--- WHAT TO PRODUCE ---
Repeat each line of the material below exactly.

--- AVAILABLE DATA ---
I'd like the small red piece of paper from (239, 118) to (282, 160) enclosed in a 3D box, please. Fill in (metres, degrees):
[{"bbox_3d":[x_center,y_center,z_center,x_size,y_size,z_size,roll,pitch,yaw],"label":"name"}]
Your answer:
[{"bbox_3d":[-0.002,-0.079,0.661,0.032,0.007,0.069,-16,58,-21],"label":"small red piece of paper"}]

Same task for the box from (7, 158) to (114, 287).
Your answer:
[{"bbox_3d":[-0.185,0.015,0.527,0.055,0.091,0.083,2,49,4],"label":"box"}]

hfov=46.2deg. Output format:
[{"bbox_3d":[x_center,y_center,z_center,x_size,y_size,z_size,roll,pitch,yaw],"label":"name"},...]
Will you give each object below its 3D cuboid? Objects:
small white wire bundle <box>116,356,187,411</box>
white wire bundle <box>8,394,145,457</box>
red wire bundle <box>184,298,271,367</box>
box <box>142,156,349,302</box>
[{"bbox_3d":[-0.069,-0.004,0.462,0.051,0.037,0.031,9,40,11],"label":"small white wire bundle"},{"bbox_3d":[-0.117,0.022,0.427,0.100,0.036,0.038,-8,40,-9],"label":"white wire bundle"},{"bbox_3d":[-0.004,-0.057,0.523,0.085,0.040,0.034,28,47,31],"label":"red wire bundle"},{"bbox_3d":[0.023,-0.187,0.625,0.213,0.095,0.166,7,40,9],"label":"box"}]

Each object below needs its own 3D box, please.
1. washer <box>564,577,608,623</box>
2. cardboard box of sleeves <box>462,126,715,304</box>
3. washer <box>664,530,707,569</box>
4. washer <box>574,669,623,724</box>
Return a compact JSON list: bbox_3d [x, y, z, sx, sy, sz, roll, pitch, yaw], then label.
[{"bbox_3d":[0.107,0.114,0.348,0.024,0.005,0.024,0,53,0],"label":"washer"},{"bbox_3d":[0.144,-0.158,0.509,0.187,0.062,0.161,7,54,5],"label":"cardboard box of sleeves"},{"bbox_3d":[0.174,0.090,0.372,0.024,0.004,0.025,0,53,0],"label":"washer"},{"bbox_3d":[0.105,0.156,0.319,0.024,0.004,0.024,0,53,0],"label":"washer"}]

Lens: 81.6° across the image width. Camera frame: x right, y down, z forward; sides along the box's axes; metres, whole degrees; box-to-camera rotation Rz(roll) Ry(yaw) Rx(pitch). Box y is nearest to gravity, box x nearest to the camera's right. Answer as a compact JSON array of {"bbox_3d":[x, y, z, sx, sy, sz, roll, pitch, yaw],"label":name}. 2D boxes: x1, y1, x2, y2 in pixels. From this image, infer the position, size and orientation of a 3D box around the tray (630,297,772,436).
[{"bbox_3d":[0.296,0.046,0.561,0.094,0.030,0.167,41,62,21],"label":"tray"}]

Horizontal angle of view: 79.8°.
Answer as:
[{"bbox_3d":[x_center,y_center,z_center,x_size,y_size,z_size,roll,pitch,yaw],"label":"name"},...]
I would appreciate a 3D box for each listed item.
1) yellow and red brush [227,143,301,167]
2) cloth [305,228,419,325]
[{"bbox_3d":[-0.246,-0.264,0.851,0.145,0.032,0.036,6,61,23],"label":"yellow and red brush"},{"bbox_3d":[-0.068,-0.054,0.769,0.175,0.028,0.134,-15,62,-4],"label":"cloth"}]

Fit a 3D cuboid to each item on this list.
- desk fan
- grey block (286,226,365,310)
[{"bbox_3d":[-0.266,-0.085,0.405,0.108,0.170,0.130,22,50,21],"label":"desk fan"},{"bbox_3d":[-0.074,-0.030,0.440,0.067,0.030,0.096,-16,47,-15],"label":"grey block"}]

--- RESPONSE AREA ---
I'd like the small red piece of paper from (239, 118) to (282, 160) enclosed in a 3D box, please. Fill in (metres, degrees):
[{"bbox_3d":[x_center,y_center,z_center,x_size,y_size,z_size,roll,pitch,yaw],"label":"name"}]
Your answer:
[{"bbox_3d":[-0.002,-0.079,0.661,0.032,0.007,0.069,-16,58,-21],"label":"small red piece of paper"}]

Same task for the box from (7, 158) to (114, 287).
Your answer:
[{"bbox_3d":[-0.185,0.015,0.527,0.055,0.091,0.083,2,49,4],"label":"box"}]

hfov=46.2deg. Output format:
[{"bbox_3d":[x_center,y_center,z_center,x_size,y_size,z_size,roll,pitch,yaw],"label":"name"},...]
Will you give each object below its 3D cuboid? Objects:
small white wire bundle <box>116,356,187,411</box>
white wire bundle <box>8,394,145,457</box>
red wire bundle <box>184,298,271,367</box>
box <box>142,156,349,302</box>
[{"bbox_3d":[-0.069,-0.004,0.462,0.051,0.037,0.031,9,40,11],"label":"small white wire bundle"},{"bbox_3d":[-0.117,0.022,0.427,0.100,0.036,0.038,-8,40,-9],"label":"white wire bundle"},{"bbox_3d":[-0.004,-0.057,0.523,0.085,0.040,0.034,28,47,31],"label":"red wire bundle"},{"bbox_3d":[0.023,-0.187,0.625,0.213,0.095,0.166,7,40,9],"label":"box"}]

Each object below needs its own 3D box, please.
1. washer <box>564,577,608,623</box>
2. cardboard box of sleeves <box>462,126,715,304</box>
3. washer <box>664,530,707,569</box>
4. washer <box>574,669,623,724</box>
Return a compact JSON list: bbox_3d [x, y, z, sx, sy, sz, roll, pitch, yaw], then label.
[{"bbox_3d":[0.107,0.114,0.348,0.024,0.005,0.024,0,53,0],"label":"washer"},{"bbox_3d":[0.144,-0.158,0.509,0.187,0.062,0.161,7,54,5],"label":"cardboard box of sleeves"},{"bbox_3d":[0.174,0.090,0.372,0.024,0.004,0.025,0,53,0],"label":"washer"},{"bbox_3d":[0.105,0.156,0.319,0.024,0.004,0.024,0,53,0],"label":"washer"}]

Lens: 81.6° across the image width. Camera frame: x right, y down, z forward; sides along the box's axes; metres, whole degrees; box-to-camera rotation Rz(roll) Ry(yaw) Rx(pitch). Box y is nearest to gravity, box x nearest to the camera's right. Answer as a compact JSON array of {"bbox_3d":[x, y, z, sx, sy, sz, roll, pitch, yaw],"label":name}. 2D boxes: x1, y1, x2, y2 in pixels. From this image, infer the position, size and orientation of a 3D box around the tray (630,297,772,436).
[{"bbox_3d":[0.296,0.046,0.561,0.094,0.030,0.167,41,62,21],"label":"tray"}]

Horizontal angle of view: 79.8°.
Answer as:
[{"bbox_3d":[x_center,y_center,z_center,x_size,y_size,z_size,roll,pitch,yaw],"label":"name"},...]
I would appreciate a 3D box for each listed item.
1) yellow and red brush [227,143,301,167]
2) cloth [305,228,419,325]
[{"bbox_3d":[-0.246,-0.264,0.851,0.145,0.032,0.036,6,61,23],"label":"yellow and red brush"},{"bbox_3d":[-0.068,-0.054,0.769,0.175,0.028,0.134,-15,62,-4],"label":"cloth"}]

Fit a 3D cuboid to each item on this list.
- desk fan
- grey block (286,226,365,310)
[{"bbox_3d":[-0.266,-0.085,0.405,0.108,0.170,0.130,22,50,21],"label":"desk fan"},{"bbox_3d":[-0.074,-0.030,0.440,0.067,0.030,0.096,-16,47,-15],"label":"grey block"}]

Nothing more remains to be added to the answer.